Thursday, April 14, 2011

Unfinished Business

Today i woke up at 6, no wait, back up.  Last night i taught the kids class at my church and finally left, kids in tow, at 10pm.  i fed my kids Del Taco at 10pm.  Then i cleaned up, watched one episode of 30Rock and fell asleep on the couch.  i woke at 6am to give a bottle to my 11 month old, who still does not sleep more than 7 hours at time. i got Jaden and Cael up for school at 730, drove them to school at 8.  i came home, vacuumed, made doctors appointments for my sick in bed husband, did two loads of laundry.  i made lunch for Owen, fed Toren, took a shower and fixed my hair.  i helped Owen clear out a trashbag full of clothes that he does not wear and form a small volcano in his room.  i picked up my kids early from school at 230, took my husband to get a procedure at 3,  the same time i tried to attend a work meeting at the hospital.

So here i am at my staff meeting in the hospital, my poor husband alone upstairs in a procedure, and my poor kids sitting  alone in the education departement with Dr.

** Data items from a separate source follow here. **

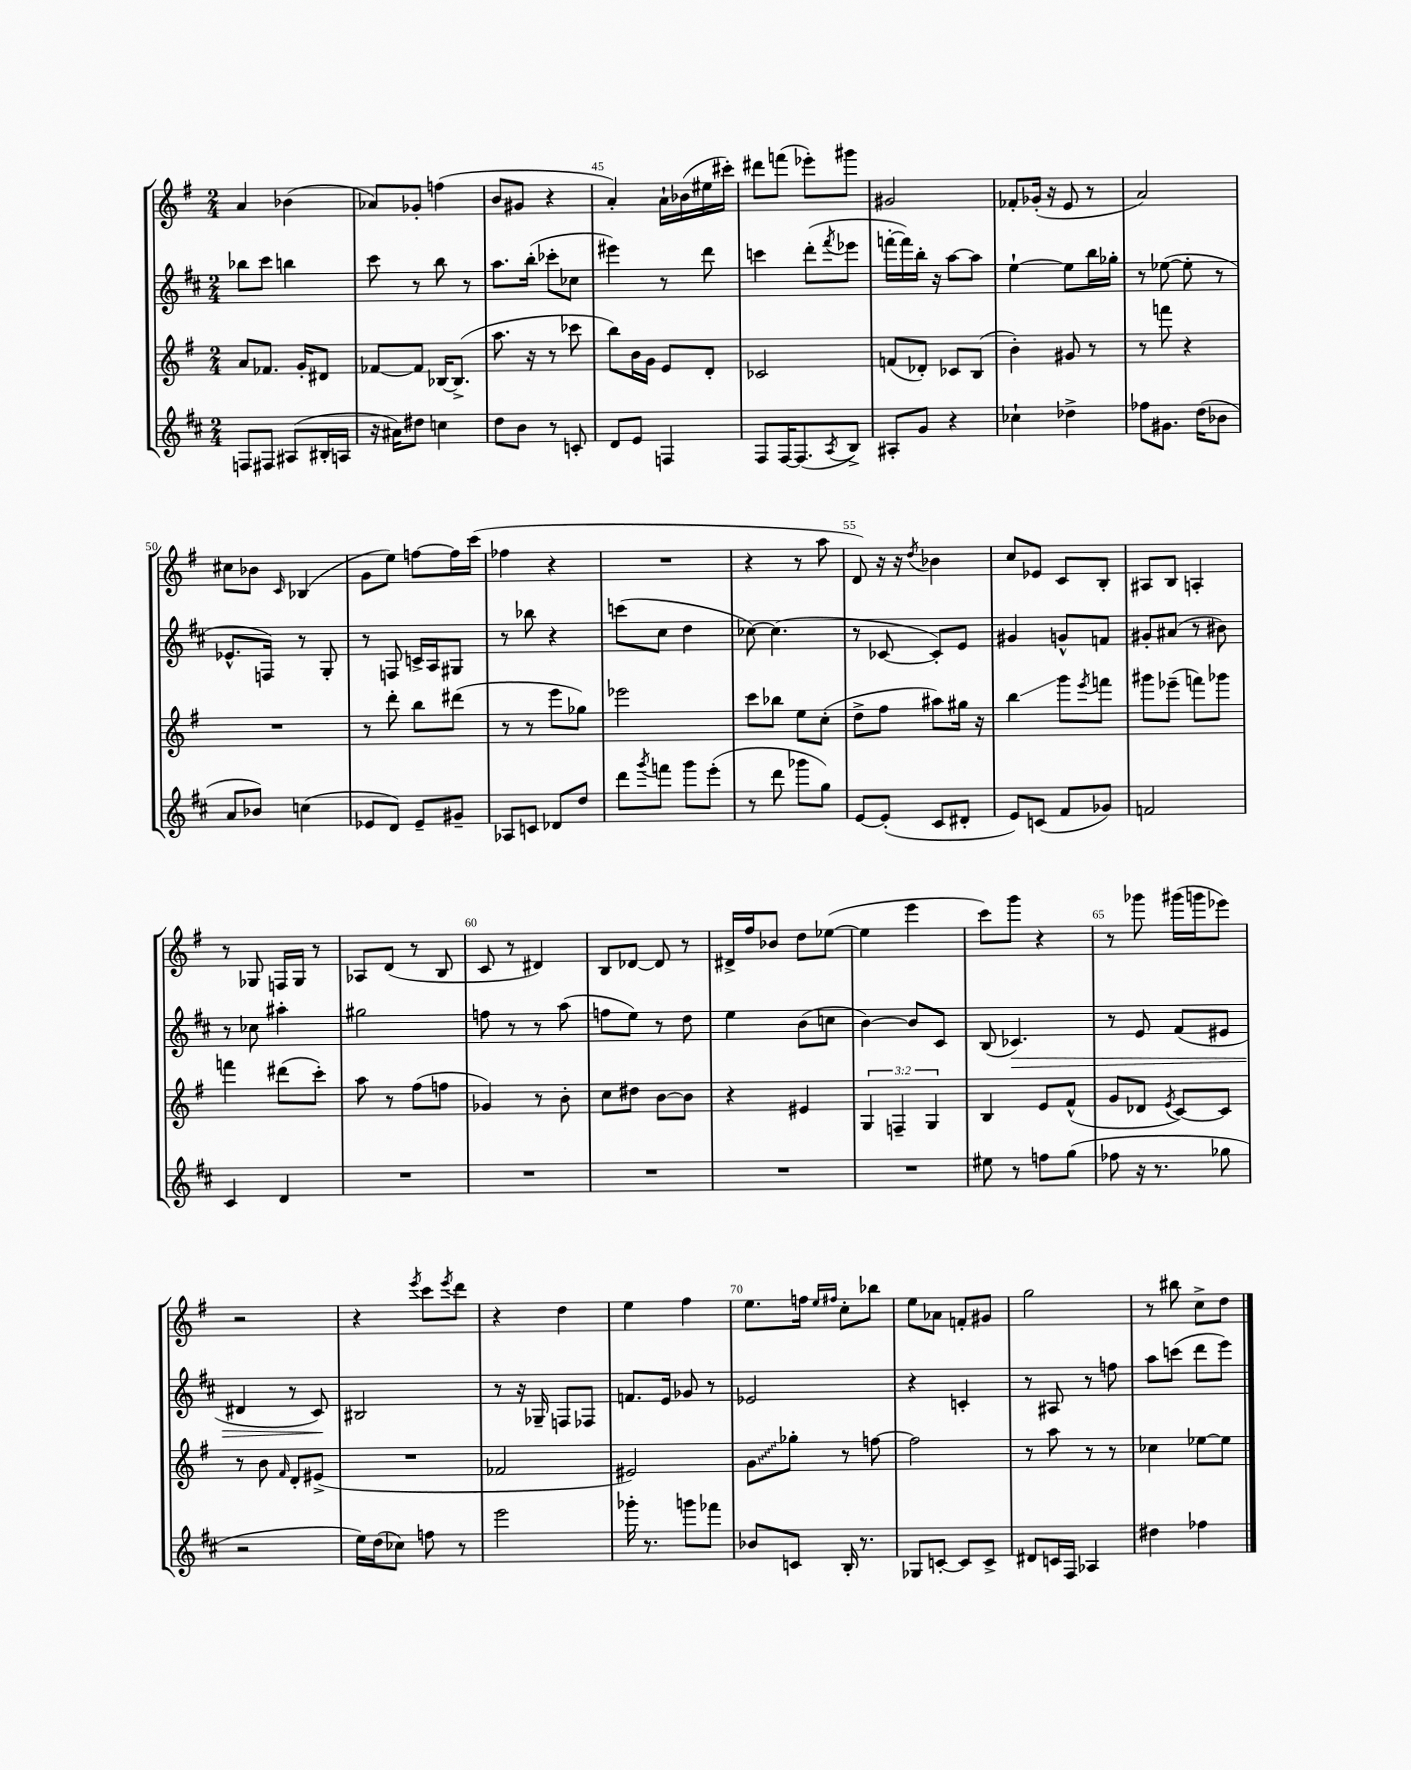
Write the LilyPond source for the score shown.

<<
\new StaffGroup <<
\new Staff = "s0" {
    \clef treble \key g \major \numericTimeSignature \time 2/4
    a'4 bes'4( |
    aes'8) ges'8-. f''4( |
    b'8 gis'8 r4 |
    a'4-.) a'16-! bes'16( eis''16 cis'''16-.) |
    dis'''8 f'''8( ees'''8-.) gis'''8 |
    gis'2 |
    fes'8-. ges'16-.( r16 e'8 r8 |
    a'2) |
    cis''8 bes'8 \grace { c'16 } bes4( |
    g'8 e''8) f''8~ f''16 c'''16( |
    fes''4 r4 |
    R2 |
    r4 r8 a''8 |
    d'8) r16 r16 \acciaccatura { d''8 } bes'4 |
    c''8 ees'8 c'8 b8-. |
    ais8 b8 a4-. |
    r8 ges8 f16 ges16 r8 |
    aes8 d'8( r8 b8 |
    c'8 r8 dis'4) |
    b8 des'8~ des'8 r8 |
    dis'16-> fis''16 bes'8 d''8 ees''8~( |
    ees''4 e'''4 |
    c'''8) g'''8 r4 |
    r8 ges'''8 gis'''16( g'''16 ees'''8) |
    r2 |
    r4 \acciaccatura { e'''8 } c'''8 \acciaccatura { e'''8 } d'''8 |
    r4 d''4 |
    e''4 fis''4 |
    e''8. f''16 \grace { e''16 fis''16 } c''8-. bes''8 |
    e''8 aes'8 f'8-. gis'8 |
    g''2 |
    r8 bis''8 c''8-> d''8 \bar "|." |
}
\new Staff = "s1" {
    \clef treble \key d \major \numericTimeSignature \time 2/4
    bes''8 cis'''8 b''4 |
    cis'''8 r8 b''8 r8 |
    a''8. b''16-.( ces'''8-. ces''8 |
    eis'''4) r8 d'''8 |
    c'''4 d'''8-.( \acciaccatura { fis'''8 } ees'''8 |
    f'''16~-. f'''16) b''16-. r16 a''8~ a''8 |
    e''4~-! e''8 b''16 ges''16-. |
    r8 ees''8~( ees''8-. r8 |
    ees'8.-^ f16) r8 g8-. |
    r8 f8 c'16-> a16 gis8 |
    r8 bes''8 r4 |
    c'''8( cis''8 d''4 |
    ces''8~) ces''4.( |
    r8 ces'8~ ces'8-.) e'8 |
    gis'4 g'8-^ f'8 |
    gis'8-. ais'8( r8 bis'8) |
    r8 ces''8 ais''4-. |
    gis''2 |
    f''8 r8 r8 a''8( |
    f''8 e''8) r8 d''8 |
    e''4 b'8( c''8 |
    b'4~) b'8 cis'8 |
    b8( ces'4.\>) |
    r8 e'8 fis'8( eis'8 |
    dis'4 r8 cis'8\!) |
    bis2 |
    r8 r16 ges16-- f8 fes8 |
    f'8. e'16 ges'8 r8 |
    ees'2 |
    r4 c'4-. |
    r8 ais8 r8 f''8 |
    a''8 c'''8( d'''8 e'''8) \bar "|." |
}
\new Staff = "s2" {
    \clef treble \key g \major \numericTimeSignature \time 2/4 \override Staff.TupletNumber.text = #tuplet-number::calc-fraction-text
    a'8 fes'8. g'16-. dis'8 |
    fes'8~ fes'8 bes16~ bes8.->( |
    a''8. r16 r8 ces'''8 |
    b''8) b'16 g'16 e'8 d'8-. |
    ces'2 |
    f'8( des'8-.) ces'8 b8( |
    b'4-.) gis'8 r8 |
    r8 f'''8 r4 |
    R2 |
    r8 d'''8-. b''8 dis'''8( |
    r8 r8 e'''8 ges''8) |
    ees'''2 |
    c'''8 bes''8 e''8 c''8-.( |
    d''8-> fis''8 ais''8) gis''16 r16 |
    b''4\glissando g'''8 \acciaccatura { e'''8 } f'''8 |
    gis'''8 ees'''8--( f'''8) ges'''8 |
    f'''4 dis'''8( c'''8-.) |
    a''8 r8 fis''8( f''8 |
    ges'4) r8 b'8-. |
    c''8 dis''8 b'8~ b'8 |
    r4 eis'4 |
    \tuplet 3/2 { g4 f4-- g4 } |
    b4 e'8 fis'8-^( |
    g'8 des'8 \acciaccatura { e'8 } c'8~) c'8 |
    r8 b'8 \grace { fis'16 } d'8-. eis'8->( |
    R2 |
    fes'2 |
    eis'2) |
    \once \override Glissando.style = #'zigzag g'8\glissando ges''8-. r8 f''8~ |
    f''2 |
    r8 a''8 r8 r8 |
    ces''4 ees''8~ ees''8 \bar "|." |
}
\new Staff = "s3" {
    \clef treble \key d \major \numericTimeSignature \time 2/4
    f8 fis8 ais8( bis16-. a16 |
    r16 ais'16) dis''8 c''4 |
    d''8 b'8 r8 c'8-. |
    d'8 e'8 f4 |
    fis8 fis16~ fis8.( \acciaccatura { a8 } b8->) |
    ais8-. g'8 r4 |
    ces''4-! des''4-> |
    fes''8 gis'8. d''16( bes'8 |
    a'8 bes'8) c''4( |
    ees'8 d'8) ees'8-- gis'8-- |
    aes8 c'8 des'8 d''8 |
    d'''8 \acciaccatura { g'''8 } f'''8 g'''8 e'''8-.( |
    r8 d'''8 ges'''8 g''8) |
    e'8~ e'8-.( cis'8 dis'8-. |
    e'8) c'8( fis'8 ges'8) |
    f'2 |
    cis'4 d'4 |
    R2 |
    R2 |
    R2 |
    R2 |
    R2 |
    eis''8 r8 f''8 g''8( |
    fes''8 r16 r8. ges''8 |
    r2 |
    e''16) d''16( ces''8) f''8 r8 |
    e'''2 |
    ges'''16-. r8. g'''8 fes'''8 |
    bes'8 c'8 b16-. r8. |
    ges8 c'8~-. c'8 c'8-> |
    dis'8 c'16 fis16 aes4 |
    dis''4 fes''4 \bar "|." |
}
>>
>>
\layout { \context { \Score currentBarNumber = #42 \override BarNumber.break-visibility = ##(#f #t #t) barNumberVisibility = #(every-nth-bar-number-visible 5) } }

Pepper and Rice Krispie Treats. i left my meeting early to rescue my kids and see my husband in recovery.  Drove everyone home at 530, picked up hubby's prescriptions on the way home, as well as diapars and baby food.  Ordered a pizza and watched American Idol with my family.

Things i did not do today..... offer my children healthy choices to eat, take the clothes from Owen's room to the Rescue Mission (i actually THREW them away), make any kind of dent in housework, pet my dogs, let my kids finish their school day, be there for my husband before his procedure, stay for all of my staff meeting, provide meaningful after school activities for my kids.  i did not get to have coffee with a friend that i never seem to find time for.  i did not get to visit my friend who just had her baby.

Hmmm, kind of makes me want to go back to bed and try again tomorrow.  Lucky i get to.

Tuesday, April 12, 2011

My First Blog

i am writing my first blog.  i realize i am hopping on the blogger train about 5 years later than a lot of my counterparts.  Better late than never.  i actually decided i need to write a blog so that when my children are grown they can read this and understand that being their momma is the best thing i have ever done.  My grouchiness is quite often present, thank God not usually contagious, and i hope outdone by my love for my kiddos.

So here it is, the grouchymomma blog.
i have four boys, ages 9, 8, 5 and almost 1.  They are spectactular, really.  i also have a job.   i am a psychiatric nurse.  This means i get to see the effects of bad parenting on a regular basis.  And, i am a pastor's wife, but i am definately not typical.  i don't put on tea parties or play the piano, though i wish i could do both.   i also frequently have so much on my mind that i find myself scowling.  Not pretty.

My 8 year old told me today that his dad is more cuddly than me.  i was genuinely offended.  What?  i am supposed to be cuddly, for goodness sake, i'm a freaking mother.  But okay, cuddly does not a good mother make, right?  AAAGGHH.  I love you Cael, whether I cuddle you or not.